» **TASK DATA**

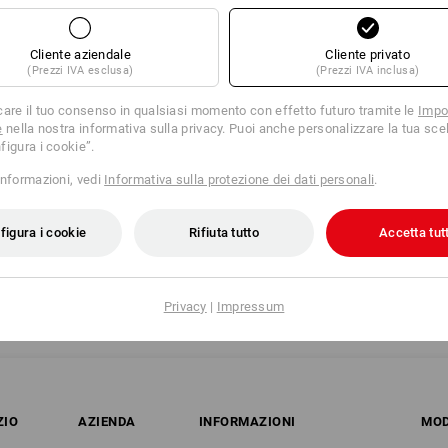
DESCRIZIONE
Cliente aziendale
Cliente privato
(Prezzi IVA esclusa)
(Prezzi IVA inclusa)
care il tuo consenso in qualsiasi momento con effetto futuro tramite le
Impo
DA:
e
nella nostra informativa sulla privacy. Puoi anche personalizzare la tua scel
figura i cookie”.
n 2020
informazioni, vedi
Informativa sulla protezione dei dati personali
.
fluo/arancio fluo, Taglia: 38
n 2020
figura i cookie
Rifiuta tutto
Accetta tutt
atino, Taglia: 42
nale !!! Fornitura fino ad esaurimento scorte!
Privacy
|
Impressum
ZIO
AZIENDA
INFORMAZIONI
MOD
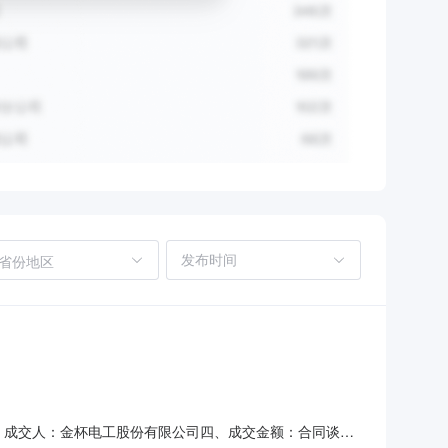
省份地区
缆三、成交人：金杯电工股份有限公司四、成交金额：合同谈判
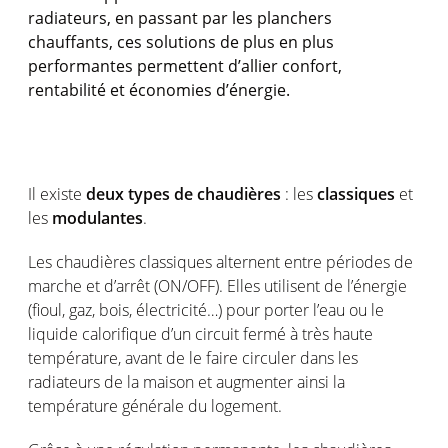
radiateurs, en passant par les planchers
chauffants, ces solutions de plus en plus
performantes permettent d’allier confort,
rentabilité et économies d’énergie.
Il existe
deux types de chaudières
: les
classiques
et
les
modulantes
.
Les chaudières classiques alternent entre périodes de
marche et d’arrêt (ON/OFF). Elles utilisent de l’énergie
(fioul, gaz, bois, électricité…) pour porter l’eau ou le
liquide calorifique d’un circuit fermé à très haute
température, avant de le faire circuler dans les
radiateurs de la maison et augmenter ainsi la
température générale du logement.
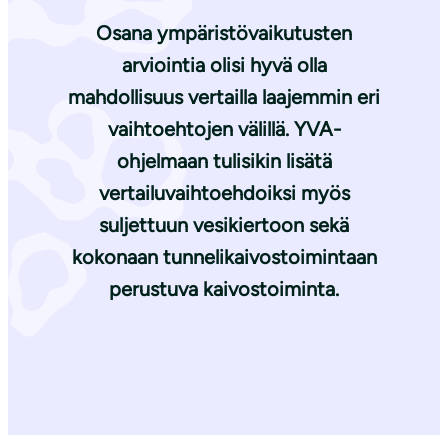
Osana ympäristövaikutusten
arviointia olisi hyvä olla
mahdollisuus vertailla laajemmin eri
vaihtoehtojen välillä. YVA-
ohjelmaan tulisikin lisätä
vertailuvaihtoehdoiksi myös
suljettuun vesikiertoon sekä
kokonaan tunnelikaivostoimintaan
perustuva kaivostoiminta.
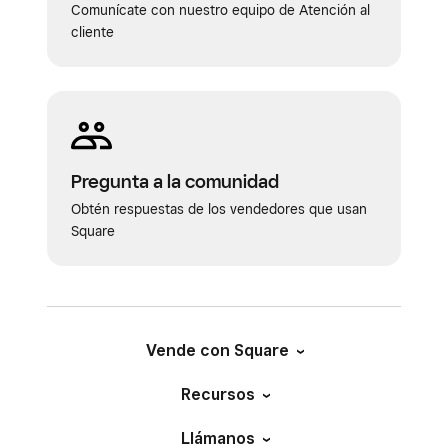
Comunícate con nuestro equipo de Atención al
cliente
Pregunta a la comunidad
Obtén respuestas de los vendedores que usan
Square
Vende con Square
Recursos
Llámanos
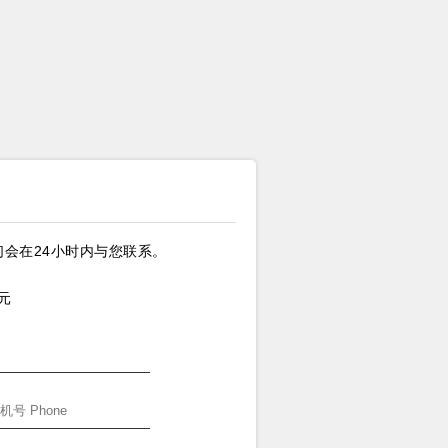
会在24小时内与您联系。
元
==
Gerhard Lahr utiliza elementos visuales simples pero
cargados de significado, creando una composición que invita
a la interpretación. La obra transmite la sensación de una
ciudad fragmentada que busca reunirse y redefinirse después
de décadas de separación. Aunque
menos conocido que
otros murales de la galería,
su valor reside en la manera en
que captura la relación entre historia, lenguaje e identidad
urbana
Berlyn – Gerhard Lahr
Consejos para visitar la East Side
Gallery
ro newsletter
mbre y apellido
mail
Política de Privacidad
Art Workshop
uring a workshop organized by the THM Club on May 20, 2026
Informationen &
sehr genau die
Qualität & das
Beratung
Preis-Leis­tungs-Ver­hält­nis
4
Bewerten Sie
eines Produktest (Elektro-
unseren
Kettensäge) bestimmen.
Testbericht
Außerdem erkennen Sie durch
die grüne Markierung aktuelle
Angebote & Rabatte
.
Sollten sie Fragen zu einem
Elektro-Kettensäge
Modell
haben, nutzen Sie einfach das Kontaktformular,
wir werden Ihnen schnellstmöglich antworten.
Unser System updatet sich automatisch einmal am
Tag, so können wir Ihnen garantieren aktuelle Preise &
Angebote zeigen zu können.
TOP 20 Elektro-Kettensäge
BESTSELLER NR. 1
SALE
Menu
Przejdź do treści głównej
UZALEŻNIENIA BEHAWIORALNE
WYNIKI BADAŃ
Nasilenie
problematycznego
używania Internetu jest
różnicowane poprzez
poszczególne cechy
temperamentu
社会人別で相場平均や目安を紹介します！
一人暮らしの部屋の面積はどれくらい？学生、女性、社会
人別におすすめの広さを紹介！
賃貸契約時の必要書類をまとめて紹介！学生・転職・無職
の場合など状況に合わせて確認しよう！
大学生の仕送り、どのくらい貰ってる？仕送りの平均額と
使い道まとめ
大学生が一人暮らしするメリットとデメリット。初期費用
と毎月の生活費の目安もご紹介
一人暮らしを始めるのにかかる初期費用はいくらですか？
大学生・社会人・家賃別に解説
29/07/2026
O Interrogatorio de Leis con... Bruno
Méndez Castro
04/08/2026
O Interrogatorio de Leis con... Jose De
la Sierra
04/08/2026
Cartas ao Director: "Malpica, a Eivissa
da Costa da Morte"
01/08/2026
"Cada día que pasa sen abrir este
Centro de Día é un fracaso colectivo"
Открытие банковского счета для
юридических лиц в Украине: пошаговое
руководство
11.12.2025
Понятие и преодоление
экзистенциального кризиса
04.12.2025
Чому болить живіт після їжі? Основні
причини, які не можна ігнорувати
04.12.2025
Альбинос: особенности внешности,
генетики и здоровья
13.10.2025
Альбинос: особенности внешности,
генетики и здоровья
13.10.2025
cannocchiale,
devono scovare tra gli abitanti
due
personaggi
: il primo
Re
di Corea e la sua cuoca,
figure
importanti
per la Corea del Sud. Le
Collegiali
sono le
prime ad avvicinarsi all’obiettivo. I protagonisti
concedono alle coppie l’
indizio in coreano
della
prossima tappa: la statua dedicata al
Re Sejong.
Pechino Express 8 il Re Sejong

» **EXERCISE DETAILS**
Copy out everything in the listing from the line containing "DESCRIZIONE" down to the line containing "température générale du logement.", both included. Leave out the pictures.

» **ANSWER FOR THIS EXERCISE**
DESCRIZIONE
Cliente aziendale
Cliente privato
(Prezzi IVA esclusa)
(Prezzi IVA inclusa)
care il tuo consenso in qualsiasi momento con effetto futuro tramite le
Impo
DA:
e
nella nostra informativa sulla privacy. Puoi anche personalizzare la tua scel
figura i cookie”.
n 2020
informazioni, vedi
Informativa sulla protezione dei dati personali
.
fluo/arancio fluo, Taglia: 38
n 2020
figura i cookie
Rifiuta tutto
Accetta tutt
atino, Taglia: 42
nale !!! Fornitura fino ad esaurimento scorte!
Privacy
|
Impressum
ZIO
AZIENDA
INFORMAZIONI
MOD
省份地区
缆三、成交人：金杯电工股份有限公司四、成交金额：合同谈判
radiateurs, en passant par les planchers
chauffants, ces solutions de plus en plus
performantes permettent d’allier confort,
rentabilité et économies d’énergie.
Il existe
deux types de chaudières
: les
classiques
et
les
modulantes
.
Les chaudières classiques alternent entre périodes de
marche et d’arrêt (ON/OFF). Elles utilisent de l’énergie
(fioul, gaz, bois, électricité…) pour porter l’eau ou le
liquide calorifique d’un circuit fermé à très haute
température, avant de le faire circuler dans les
radiateurs de la maison et augmenter ainsi la
température générale du logement.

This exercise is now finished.